Regimental Colours and other memorabilia:

The regiment was disbanded in 1922 upon the formation of the Irish Free State and the regimental colours were laid up at Windsor Castle. An earlier set of colours can be found in the 14th century Collegiate Church of St Nicholas in Galway city centre along with several stone memorials to fallen members of the regiment. The Regimental HQ was in Renmore Barracks, Galway (now Dún Ui Maoilíosa, Mellows Barracks, an Irish Army base) a few miles from the city centre. The barracks has a small museum of Rangers memorabilia which can be viewed by appointment with the curator.

Disbandment:

As a result of the foundation of the Irish Free State under the terms of the Anglo-Irish Treaty, the Connaught Rangers and five other Irish infantry regiments of the British Army (from the territory of the new state) were disbanded in 1922. On 12 June the Rangers Colours, along with those of five other Irish regiments, were laid up in a disbandment ceremony at St. George's Hall, Windsor Castle in Berkshire in the presence of King George V and the five other disbanding regiments. The Rangers detachment included the commanding officers of the 1st and 2nd Rangers, Lieutenant-Colonels W. N. S. Alexander and H. F. N. Jourdain. The regiment was formally disbanded on 31 July, after which there was no regular regiment of rangers in the British Army until 1968 (The Rangers (12th London/9th Kings Royal Rifle Corps) existed as part of the Territorial Army). Many of the Irish officers and men of the Connaught Rangers helped form the Western Command of the new Irish Army (then called the "National Army").

The Rangers after 1922:

In 1936, the Oireachtas (Irish Parliament) passed the CONNAUGHT RANGERS (PENSIONS) ACT, 1936 An Act to provide for the payment of pensions, allowances, and gratuities to or in respect of certain former members of the 1st Battalion, the Connaught Rangers, and to make provision for other matters connected with the matters aforesaid. August 1936. The effect of the Act was to give the Mutineers parity of esteem with veterans of the Anglo-Irish War.

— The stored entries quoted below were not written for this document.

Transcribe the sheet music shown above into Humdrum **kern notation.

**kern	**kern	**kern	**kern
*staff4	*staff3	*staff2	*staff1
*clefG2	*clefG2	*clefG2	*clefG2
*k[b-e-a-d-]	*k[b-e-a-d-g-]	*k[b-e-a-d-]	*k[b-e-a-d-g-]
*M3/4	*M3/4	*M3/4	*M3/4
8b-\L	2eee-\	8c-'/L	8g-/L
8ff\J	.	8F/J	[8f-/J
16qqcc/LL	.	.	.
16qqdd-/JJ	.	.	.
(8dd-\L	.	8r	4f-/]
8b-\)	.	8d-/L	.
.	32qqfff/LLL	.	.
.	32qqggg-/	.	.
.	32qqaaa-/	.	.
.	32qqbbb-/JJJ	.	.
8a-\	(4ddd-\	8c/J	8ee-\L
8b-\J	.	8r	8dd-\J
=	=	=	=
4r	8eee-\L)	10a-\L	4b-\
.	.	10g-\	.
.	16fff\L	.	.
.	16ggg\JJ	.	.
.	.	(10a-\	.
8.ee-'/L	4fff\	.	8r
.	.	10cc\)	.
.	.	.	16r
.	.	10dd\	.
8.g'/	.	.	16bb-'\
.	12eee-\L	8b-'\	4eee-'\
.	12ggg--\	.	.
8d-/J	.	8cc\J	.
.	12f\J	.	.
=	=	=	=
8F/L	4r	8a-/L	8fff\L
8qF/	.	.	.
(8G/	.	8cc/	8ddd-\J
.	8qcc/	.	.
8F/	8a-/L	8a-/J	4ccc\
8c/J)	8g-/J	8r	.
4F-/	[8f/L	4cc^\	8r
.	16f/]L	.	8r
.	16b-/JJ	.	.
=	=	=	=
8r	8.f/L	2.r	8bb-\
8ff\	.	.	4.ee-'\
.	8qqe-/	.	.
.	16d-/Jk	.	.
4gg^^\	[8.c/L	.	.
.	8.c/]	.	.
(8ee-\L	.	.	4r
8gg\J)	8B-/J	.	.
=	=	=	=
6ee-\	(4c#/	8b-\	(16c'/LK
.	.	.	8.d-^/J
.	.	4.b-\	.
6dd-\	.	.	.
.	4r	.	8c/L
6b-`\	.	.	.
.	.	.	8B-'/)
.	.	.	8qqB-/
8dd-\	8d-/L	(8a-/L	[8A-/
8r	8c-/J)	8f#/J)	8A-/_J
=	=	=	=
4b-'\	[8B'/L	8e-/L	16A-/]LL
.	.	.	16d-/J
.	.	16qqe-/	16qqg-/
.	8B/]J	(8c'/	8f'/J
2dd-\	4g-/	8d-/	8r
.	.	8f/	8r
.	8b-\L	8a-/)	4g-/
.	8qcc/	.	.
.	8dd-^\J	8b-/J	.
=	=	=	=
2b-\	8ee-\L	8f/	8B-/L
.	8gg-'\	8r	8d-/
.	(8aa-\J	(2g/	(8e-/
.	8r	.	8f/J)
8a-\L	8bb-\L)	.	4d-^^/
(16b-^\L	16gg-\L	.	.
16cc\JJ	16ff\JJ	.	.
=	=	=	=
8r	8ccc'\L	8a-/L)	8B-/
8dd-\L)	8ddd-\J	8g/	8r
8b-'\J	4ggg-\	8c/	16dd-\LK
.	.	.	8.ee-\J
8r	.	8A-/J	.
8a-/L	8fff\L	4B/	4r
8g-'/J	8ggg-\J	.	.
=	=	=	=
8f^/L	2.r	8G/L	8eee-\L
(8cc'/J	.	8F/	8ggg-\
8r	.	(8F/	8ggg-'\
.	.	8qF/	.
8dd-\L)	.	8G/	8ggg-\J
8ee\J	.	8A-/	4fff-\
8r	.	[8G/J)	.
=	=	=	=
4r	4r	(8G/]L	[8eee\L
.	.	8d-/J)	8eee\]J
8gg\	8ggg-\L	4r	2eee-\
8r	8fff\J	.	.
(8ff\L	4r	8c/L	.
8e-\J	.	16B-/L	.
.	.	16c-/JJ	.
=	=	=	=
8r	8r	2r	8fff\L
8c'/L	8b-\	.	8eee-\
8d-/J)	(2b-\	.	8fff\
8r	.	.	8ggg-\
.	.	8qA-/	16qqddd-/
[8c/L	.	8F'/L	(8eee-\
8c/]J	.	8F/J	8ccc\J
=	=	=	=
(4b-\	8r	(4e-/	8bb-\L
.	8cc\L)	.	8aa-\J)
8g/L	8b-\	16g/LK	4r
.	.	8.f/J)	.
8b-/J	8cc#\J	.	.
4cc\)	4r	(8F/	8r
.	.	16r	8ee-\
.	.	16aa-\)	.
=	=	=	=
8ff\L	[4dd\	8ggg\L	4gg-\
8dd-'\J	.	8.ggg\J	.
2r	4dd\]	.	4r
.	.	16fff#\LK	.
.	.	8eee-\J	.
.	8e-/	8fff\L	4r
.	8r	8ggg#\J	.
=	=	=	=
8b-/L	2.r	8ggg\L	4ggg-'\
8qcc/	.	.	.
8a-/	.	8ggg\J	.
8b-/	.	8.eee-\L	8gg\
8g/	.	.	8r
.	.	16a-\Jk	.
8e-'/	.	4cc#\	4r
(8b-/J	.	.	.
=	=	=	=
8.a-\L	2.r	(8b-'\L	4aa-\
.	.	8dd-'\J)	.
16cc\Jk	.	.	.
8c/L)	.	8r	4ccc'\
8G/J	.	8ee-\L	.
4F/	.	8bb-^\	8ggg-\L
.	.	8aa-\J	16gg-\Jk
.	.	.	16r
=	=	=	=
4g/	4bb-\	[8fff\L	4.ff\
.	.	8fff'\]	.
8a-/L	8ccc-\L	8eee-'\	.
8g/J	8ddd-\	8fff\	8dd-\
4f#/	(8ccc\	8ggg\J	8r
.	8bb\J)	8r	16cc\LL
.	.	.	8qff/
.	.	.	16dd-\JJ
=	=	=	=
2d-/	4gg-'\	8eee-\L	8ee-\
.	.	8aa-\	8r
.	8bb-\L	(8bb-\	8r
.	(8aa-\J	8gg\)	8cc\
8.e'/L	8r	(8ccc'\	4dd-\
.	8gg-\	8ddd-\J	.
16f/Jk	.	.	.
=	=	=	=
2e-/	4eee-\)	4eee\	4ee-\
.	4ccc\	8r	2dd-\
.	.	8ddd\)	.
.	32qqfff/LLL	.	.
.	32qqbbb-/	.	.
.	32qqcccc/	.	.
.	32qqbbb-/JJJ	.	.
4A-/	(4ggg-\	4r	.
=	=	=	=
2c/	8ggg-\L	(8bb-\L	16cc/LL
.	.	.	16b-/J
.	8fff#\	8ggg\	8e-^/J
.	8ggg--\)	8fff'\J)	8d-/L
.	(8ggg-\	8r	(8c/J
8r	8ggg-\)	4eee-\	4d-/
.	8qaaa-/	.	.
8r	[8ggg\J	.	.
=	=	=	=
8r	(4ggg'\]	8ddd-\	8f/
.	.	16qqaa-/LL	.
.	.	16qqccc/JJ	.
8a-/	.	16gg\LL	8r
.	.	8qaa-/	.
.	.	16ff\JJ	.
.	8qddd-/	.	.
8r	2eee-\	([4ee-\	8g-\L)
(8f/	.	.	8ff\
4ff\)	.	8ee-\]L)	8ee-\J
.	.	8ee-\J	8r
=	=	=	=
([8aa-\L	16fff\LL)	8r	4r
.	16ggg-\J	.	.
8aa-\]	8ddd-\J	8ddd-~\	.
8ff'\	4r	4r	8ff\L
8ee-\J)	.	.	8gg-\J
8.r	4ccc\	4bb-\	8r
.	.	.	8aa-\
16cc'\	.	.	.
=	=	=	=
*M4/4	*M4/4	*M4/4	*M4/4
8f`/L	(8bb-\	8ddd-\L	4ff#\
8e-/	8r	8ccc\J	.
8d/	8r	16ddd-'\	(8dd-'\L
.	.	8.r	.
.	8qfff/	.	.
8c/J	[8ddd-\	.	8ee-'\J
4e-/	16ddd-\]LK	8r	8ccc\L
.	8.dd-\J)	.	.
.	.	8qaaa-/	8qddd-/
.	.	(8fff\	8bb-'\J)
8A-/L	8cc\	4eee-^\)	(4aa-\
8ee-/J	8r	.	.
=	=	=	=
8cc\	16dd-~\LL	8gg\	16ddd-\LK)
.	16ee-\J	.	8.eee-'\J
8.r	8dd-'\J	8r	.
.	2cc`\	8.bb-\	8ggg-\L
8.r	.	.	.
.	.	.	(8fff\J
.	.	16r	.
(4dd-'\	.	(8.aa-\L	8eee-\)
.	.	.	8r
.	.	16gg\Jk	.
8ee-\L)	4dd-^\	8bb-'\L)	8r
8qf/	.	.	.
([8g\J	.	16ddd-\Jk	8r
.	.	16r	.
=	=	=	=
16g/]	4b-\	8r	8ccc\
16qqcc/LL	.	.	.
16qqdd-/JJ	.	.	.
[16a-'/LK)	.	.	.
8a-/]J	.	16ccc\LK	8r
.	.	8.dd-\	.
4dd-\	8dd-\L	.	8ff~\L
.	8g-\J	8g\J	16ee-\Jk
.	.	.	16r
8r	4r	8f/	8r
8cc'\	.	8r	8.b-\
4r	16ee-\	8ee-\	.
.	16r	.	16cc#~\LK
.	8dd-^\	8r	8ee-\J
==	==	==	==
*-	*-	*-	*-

In 1970, the remains of Sears, Smyth and Daly were repatriated to Ireland by The National Graves Association and given a military funeral with full honours. A special monument in their honour was erected at Glasnevin Cemetery, Dublin.

Today, the Irish Army Rangers are the Special Forces unit of the Irish Defence Forces and the Royal Irish Rangers are a regiment of the British Army. However, these connections are a coincidence of name only; the Connaught Rangers name and traditions irrevocably came to an end in 1922 when the colours were laid up.

In 1966 a stained glass memorial window to the Connaught Rangers was included in the new Galway Cathedral, which renders honour to a regiment so long associated with that part of Ireland, the rolls of which bore the names of every family in Connaught. The cost of the window was covered by subscriptions collected by The Connaught Rangers Regimental Association via The Regimental Journal - "The Ranger" which was still being published twice yearly.